>>>

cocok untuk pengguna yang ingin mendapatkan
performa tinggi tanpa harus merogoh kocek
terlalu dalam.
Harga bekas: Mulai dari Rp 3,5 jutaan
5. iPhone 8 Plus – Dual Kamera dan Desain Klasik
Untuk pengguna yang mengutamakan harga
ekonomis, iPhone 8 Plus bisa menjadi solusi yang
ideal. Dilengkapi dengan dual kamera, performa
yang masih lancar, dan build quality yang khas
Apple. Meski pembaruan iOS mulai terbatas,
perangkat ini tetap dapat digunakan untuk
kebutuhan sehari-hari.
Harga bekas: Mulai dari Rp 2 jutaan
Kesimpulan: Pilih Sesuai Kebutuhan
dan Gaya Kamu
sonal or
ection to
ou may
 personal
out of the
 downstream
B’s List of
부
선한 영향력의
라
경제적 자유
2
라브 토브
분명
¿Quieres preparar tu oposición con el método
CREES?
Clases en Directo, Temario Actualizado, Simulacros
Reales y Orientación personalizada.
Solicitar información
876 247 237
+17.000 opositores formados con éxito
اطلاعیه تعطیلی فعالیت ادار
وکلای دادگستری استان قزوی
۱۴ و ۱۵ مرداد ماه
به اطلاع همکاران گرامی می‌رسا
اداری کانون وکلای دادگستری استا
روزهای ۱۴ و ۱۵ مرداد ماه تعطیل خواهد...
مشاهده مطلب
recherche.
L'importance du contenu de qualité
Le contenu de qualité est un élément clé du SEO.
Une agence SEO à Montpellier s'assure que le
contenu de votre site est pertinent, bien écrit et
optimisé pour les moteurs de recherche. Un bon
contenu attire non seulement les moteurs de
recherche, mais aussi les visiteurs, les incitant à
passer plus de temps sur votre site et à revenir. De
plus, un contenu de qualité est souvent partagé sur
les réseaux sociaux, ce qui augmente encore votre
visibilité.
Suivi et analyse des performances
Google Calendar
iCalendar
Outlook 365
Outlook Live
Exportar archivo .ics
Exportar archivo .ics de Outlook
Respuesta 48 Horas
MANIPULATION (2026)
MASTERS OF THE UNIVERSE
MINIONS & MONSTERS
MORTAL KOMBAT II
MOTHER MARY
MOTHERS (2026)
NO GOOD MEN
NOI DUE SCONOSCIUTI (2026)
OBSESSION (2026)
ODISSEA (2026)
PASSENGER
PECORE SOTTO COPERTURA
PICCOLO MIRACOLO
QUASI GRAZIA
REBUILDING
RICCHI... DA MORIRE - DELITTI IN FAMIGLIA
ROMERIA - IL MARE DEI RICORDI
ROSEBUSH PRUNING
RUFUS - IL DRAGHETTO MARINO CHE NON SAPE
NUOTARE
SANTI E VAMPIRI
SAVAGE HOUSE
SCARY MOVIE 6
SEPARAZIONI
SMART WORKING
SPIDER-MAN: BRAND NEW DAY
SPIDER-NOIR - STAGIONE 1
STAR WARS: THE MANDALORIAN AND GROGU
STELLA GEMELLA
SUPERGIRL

<<<

• _Instructions for the task_: Go through the listing above and reproduce all of it exactly.

• _Written answer_:
cocok untuk pengguna yang ingin mendapatkan
performa tinggi tanpa harus merogoh kocek
terlalu dalam.
Harga bekas: Mulai dari Rp 3,5 jutaan
5. iPhone 8 Plus – Dual Kamera dan Desain Klasik
Untuk pengguna yang mengutamakan harga
ekonomis, iPhone 8 Plus bisa menjadi solusi yang
ideal. Dilengkapi dengan dual kamera, performa
yang masih lancar, dan build quality yang khas
Apple. Meski pembaruan iOS mulai terbatas,
perangkat ini tetap dapat digunakan untuk
kebutuhan sehari-hari.
Harga bekas: Mulai dari Rp 2 jutaan
Kesimpulan: Pilih Sesuai Kebutuhan
dan Gaya Kamu
sonal or
ection to
ou may
 personal
out of the
 downstream
B’s List of
부
선한 영향력의
라
경제적 자유
2
라브 토브
분명
¿Quieres preparar tu oposición con el método
CREES?
Clases en Directo, Temario Actualizado, Simulacros
Reales y Orientación personalizada.
Solicitar información
876 247 237
+17.000 opositores formados con éxito
اطلاعیه تعطیلی فعالیت ادار
وکلای دادگستری استان قزوی
۱۴ و ۱۵ مرداد ماه
به اطلاع همکاران گرامی می‌رسا
اداری کانون وکلای دادگستری استا
روزهای ۱۴ و ۱۵ مرداد ماه تعطیل خواهد...
مشاهده مطلب
recherche.
L'importance du contenu de qualité
Le contenu de qualité est un élément clé du SEO.
Une agence SEO à Montpellier s'assure que le
contenu de votre site est pertinent, bien écrit et
optimisé pour les moteurs de recherche. Un bon
contenu attire non seulement les moteurs de
recherche, mais aussi les visiteurs, les incitant à
passer plus de temps sur votre site et à revenir. De
plus, un contenu de qualité est souvent partagé sur
les réseaux sociaux, ce qui augmente encore votre
visibilité.
Suivi et analyse des performances
Google Calendar
iCalendar
Outlook 365
Outlook Live
Exportar archivo .ics
Exportar archivo .ics de Outlook
Respuesta 48 Horas
MANIPULATION (2026)
MASTERS OF THE UNIVERSE
MINIONS & MONSTERS
MORTAL KOMBAT II
MOTHER MARY
MOTHERS (2026)
NO GOOD MEN
NOI DUE SCONOSCIUTI (2026)
OBSESSION (2026)
ODISSEA (2026)
PASSENGER
PECORE SOTTO COPERTURA
PICCOLO MIRACOLO
QUASI GRAZIA
REBUILDING
RICCHI... DA MORIRE - DELITTI IN FAMIGLIA
ROMERIA - IL MARE DEI RICORDI
ROSEBUSH PRUNING
RUFUS - IL DRAGHETTO MARINO CHE NON SAPE
NUOTARE
SANTI E VAMPIRI
SAVAGE HOUSE
SCARY MOVIE 6
SEPARAZIONI
SMART WORKING
SPIDER-MAN: BRAND NEW DAY
SPIDER-NOIR - STAGIONE 1
STAR WARS: THE MANDALORIAN AND GROGU
STELLA GEMELLA
SUPERGIRL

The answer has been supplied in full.